Data to process:
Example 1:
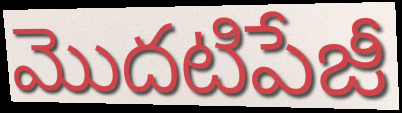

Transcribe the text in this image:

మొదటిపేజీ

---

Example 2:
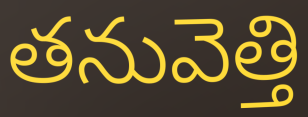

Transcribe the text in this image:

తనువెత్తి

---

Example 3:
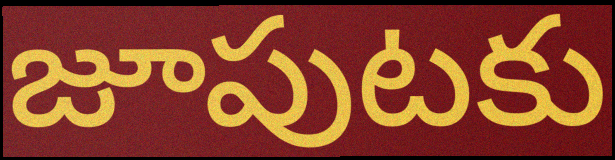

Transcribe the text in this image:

Task objective: Where an entry includes an image, leave that image out; otherwise, reproduce everything exactly.

Exercise result:
Example 1:

Transcribe the text in this image:

మొదటిపేజీ

---

Example 2:

Transcribe the text in this image:

తనువెత్తి

---

Example 3:

Transcribe the text in this image:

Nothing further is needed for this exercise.